For the first time since Africa’s participation in the football World Cup an African team from Morocco has got into the semi-final stage of the event.
As is to be expected, this development has caused quite a stir, exciting football followers who have adopted Morocco, the only African country still in the competition, across the continent.
With its close proximity to Europe, Morocco in a way presents an ambiguous identity. Racially and culturally, it identifies as an Arab nation but it is geographically one of the parts of Africa closest to Europe with Spain just across its border. But details such as these don’t bother supporters of African football.
For too long, the continent has played the part of the underdog in international competitions like the World Cup and the Olympics whose medal tables are often dominated by North American, Europeans and Asian countries like China that are now making their presence felt.
In spite of the fact that African footballers have for many years been important players in the major football leagues of Europe- Spain, Italy, Germany and Britain; in spite of the fact that football has widespread acceptance across Africa and African countries and players from Africa have featured in football tournaments for many decades, African countries in their individual capacities have been marginal players in world football. Should the fact that Morocco have made it through to this stage be indicative of African football rising? Not quite so.
African countries have individually made their mark in football. It is in football that Africa appears to have its greatest prospect as a leader in world sports. Not in tennis. Not in golf. Not gymnastics.
Granted that South Africa has made some showing in these mostly western sports but Africans who have excelled in them have been foreign-born.
With football, however, the story is different. Football is not only the most popular sport on the continent, as it is worldwide, it is also the most readily available and practiced sport in Africa. Africans have taken their practice of football to other parts of the world. The national team of countries like France parade a good number of Africans. Some European leagues will not be what they are without their African footballers’ content.
Young boys and, increasingly, girls can be found playing football, even if all they kick around is a lump of paper rolled into a spherical shape, an orange or a piece of discarded loaf of bread, a football game is one of the easiest to set up in Africa in spite of the narratives of gross impoverishment that have shaped and dominated the continent’s history.
Football is still the favourite sport of most Africans. It should, therefore, not be surprising that it’s in football that Africa has achieved, perhaps, one of her greatest moments in sports when current Liberian President, George Weah, won the award of World Footballer in 1995. He is the only African to have achieved that feat to date. And to see the “gospel” of football being spread across the world, even to places like North America, particularly the United States of America, is not a matter to be simply glossed over. I am not an avid follower of football but enjoy it only at a certain level and at particular times such as during the Mundial or when there is a major league or continental competition afoot.

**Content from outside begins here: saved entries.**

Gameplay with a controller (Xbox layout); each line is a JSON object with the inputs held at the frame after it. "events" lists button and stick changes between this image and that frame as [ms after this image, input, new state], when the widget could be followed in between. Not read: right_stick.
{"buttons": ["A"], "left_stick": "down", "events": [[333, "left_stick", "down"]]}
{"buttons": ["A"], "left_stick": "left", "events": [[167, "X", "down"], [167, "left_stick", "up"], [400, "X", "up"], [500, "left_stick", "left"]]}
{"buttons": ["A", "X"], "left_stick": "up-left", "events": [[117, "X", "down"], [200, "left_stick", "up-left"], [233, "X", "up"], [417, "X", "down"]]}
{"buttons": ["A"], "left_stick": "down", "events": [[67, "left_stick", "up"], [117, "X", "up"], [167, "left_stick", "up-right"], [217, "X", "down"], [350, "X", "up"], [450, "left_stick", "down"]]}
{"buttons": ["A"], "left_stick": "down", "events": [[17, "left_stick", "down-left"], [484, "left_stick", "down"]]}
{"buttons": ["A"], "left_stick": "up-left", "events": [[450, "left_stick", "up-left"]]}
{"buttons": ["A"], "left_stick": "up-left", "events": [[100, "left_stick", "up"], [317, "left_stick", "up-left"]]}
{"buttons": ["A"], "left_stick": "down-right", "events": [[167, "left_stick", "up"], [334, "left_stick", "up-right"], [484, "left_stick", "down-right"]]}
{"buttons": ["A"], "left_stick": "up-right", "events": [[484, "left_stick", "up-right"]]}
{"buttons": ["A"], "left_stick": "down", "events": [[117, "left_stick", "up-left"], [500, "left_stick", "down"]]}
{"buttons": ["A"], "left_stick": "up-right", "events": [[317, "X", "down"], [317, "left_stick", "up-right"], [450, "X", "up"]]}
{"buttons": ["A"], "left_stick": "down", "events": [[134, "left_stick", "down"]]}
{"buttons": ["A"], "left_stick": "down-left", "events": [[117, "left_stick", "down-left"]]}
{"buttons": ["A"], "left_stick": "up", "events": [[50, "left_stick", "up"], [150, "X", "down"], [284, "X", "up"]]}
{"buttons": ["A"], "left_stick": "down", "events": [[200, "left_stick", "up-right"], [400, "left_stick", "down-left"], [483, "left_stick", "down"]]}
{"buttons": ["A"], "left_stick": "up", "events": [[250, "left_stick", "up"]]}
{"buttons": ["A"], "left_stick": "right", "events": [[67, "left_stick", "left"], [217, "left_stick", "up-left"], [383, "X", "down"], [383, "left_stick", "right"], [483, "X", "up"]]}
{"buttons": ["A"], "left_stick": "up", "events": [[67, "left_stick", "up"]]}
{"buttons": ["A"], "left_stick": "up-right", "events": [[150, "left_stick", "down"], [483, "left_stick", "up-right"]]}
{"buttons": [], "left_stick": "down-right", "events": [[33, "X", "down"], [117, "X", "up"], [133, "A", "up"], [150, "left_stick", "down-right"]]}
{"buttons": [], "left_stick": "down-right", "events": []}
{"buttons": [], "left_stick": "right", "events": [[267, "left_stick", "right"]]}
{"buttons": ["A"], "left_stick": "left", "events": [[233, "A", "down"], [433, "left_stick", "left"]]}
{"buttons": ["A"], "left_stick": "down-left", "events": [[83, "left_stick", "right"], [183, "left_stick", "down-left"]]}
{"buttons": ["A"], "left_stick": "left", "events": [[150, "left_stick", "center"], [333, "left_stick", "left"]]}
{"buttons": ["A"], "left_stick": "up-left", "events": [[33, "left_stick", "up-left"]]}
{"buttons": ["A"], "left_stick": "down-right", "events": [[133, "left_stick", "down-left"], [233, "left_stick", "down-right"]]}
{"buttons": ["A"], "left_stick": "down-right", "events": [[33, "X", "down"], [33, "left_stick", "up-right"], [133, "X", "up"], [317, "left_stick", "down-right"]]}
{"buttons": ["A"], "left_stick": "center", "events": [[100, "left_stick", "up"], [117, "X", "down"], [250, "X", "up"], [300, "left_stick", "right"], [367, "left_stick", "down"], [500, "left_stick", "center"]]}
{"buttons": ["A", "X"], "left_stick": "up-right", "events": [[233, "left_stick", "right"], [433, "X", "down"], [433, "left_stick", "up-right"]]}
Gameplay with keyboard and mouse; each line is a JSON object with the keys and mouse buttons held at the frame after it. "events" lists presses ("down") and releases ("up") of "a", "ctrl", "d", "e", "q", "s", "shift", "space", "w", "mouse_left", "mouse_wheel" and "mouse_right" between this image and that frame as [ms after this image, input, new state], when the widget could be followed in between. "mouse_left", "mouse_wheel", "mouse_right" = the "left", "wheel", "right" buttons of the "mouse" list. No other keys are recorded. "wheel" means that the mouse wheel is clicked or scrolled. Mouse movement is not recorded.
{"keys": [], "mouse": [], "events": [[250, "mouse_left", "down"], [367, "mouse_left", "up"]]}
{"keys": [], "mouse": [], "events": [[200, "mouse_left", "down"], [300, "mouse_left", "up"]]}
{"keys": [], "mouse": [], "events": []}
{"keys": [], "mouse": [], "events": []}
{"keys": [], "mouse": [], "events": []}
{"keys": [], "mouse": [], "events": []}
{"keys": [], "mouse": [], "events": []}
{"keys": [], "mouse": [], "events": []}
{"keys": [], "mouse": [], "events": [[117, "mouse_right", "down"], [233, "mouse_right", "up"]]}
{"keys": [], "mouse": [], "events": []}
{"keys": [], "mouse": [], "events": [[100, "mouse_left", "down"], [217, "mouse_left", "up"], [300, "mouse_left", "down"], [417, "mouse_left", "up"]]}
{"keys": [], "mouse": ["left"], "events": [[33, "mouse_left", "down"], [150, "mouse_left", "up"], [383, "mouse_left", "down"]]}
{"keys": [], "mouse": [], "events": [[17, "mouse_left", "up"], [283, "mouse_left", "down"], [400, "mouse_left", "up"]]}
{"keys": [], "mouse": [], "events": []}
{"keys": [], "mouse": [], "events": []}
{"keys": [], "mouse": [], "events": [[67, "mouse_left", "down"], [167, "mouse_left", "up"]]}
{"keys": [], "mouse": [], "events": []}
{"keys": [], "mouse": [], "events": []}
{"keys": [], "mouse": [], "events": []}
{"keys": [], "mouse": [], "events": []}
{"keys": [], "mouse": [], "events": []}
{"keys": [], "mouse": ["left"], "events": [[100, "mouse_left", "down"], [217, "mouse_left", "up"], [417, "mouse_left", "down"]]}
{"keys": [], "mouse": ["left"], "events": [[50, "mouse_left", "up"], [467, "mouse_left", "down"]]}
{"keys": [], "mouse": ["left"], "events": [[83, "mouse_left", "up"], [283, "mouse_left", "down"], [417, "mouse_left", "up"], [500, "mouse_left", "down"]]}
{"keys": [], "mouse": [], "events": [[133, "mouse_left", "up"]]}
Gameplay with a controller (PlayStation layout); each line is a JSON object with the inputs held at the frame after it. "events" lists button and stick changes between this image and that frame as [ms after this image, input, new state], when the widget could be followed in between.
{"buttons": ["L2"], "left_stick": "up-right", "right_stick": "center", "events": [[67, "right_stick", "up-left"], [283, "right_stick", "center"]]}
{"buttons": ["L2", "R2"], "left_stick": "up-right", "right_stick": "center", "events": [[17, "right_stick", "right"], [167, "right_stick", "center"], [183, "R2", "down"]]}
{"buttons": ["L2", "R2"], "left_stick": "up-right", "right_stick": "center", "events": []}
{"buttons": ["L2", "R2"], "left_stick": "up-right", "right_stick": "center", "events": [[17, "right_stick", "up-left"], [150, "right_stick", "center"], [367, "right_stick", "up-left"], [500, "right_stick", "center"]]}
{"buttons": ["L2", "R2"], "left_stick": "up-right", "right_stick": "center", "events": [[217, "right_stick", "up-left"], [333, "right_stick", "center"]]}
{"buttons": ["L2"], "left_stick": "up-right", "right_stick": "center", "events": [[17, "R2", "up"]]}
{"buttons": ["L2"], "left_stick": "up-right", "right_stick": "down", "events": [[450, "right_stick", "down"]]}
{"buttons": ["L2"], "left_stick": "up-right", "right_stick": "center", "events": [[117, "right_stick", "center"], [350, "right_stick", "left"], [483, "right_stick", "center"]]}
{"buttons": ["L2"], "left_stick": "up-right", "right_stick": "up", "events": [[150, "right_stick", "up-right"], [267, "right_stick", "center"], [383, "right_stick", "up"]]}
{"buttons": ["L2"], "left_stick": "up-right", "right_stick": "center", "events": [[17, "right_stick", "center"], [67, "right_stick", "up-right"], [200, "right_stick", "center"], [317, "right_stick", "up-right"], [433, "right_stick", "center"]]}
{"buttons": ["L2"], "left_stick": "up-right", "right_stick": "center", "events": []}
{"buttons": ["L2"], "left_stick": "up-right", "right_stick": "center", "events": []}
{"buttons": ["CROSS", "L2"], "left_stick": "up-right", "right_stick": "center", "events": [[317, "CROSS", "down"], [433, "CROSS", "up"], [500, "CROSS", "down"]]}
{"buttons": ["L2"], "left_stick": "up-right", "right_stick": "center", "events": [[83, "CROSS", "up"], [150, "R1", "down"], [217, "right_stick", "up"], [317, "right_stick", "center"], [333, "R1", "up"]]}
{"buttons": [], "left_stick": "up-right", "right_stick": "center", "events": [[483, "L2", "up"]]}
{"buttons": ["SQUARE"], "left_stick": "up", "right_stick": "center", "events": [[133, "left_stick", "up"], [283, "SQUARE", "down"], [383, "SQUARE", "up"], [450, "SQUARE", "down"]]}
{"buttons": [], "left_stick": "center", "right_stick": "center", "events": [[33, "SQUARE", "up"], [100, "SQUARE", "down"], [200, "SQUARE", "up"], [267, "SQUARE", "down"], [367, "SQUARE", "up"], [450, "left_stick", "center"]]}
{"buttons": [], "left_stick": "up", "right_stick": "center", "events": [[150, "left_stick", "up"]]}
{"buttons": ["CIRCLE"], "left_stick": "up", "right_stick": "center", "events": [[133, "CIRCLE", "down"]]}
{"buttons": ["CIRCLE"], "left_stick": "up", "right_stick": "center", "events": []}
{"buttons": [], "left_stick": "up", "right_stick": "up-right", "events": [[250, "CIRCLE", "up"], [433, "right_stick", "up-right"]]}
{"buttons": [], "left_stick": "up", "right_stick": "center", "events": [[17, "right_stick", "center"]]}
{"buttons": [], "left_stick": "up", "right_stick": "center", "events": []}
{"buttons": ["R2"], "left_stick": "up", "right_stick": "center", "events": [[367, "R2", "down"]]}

But there is no denying that it is a sport than has caught on globally, including in places that have their passion reserved for other sports.
Even in present day America, to speak of football as we know it is to speak of soccer, the name by which the sport is known. Otherwise, you are talking of a peculiar American thing, played by people of a peculiar built (you have to be, not only physically strong but of the right bulk or you could be knocked out senseless), something of a national sport that the Americans still like to pretend is a worldwide affair like football. Or baseball, another American sport, whose football World Cup equivalent is known by the grandiose name of World Series. The question is how many countries in the Americas, not to mention the western world, much less the universe, participate in this so-called World Series? It is an exclusively United States of America thing but since America likes to equate itself with the rest of the world, it is fine for it to pursue its peculiar sport in the name of the world. Which is not saying that American football or baseball is less of a sport, one is only looking at their relative popularity as sports for the rest of the world.
But football is king and that an African team is making good progress at the highest level of the sport is something to cheer.
With all three countries from Africa (Ghana and Cameroon being the other two- isn’t that too few?) parading home-grown managers, Africans have had something to cheer earlier. They didn’t have to wait for some middling European manager posturing as world class trainer to take the credit for their hard work. Yes, Morocco with its strong defensive-style football can still go further. There is no reason why it can’t or should rest on its oars yet. This year’s Mundial has been noted for its surprises, not the least of it being the shocked defeat of Argentina by Saudi Arabia in one of the early games or Cameroon’s defeat of Brazil even if they had to go home at the end of the game. Since then, there have been more shockers with Brazil worsted by Croatia and Portugal got drummed by Morocco. This is not dreaming too fast but there is yet no telling what could happen and who would end up with the crown. That’s why it’s a game even if some are better reputed than others.
While these African countries are making their mark, Nigeria is nowhere on the radar. Our lack of adequate preparation seems to be dogging our progress in a sport in which we were once among the major continental players. It’s a different story today. While the national league doesn’t seem to be making much progress, Nigerians still have their eyes set on the Premiership, the La Liga and Bundesliga among other major leagues of Europe. Football administrators are themselves fixated on the back politics of who gets what or controls the FA rather than paying attention to the development of the world’s beautiful game.
Football is no doubt the sport in which Nigeria has invested most but such investment seems to have gone to waste. There’s hardly anything to show for it in recent years. Perhaps, the example of Ghana, Cameroon and, now, Morocco can give us more belief in ourselves.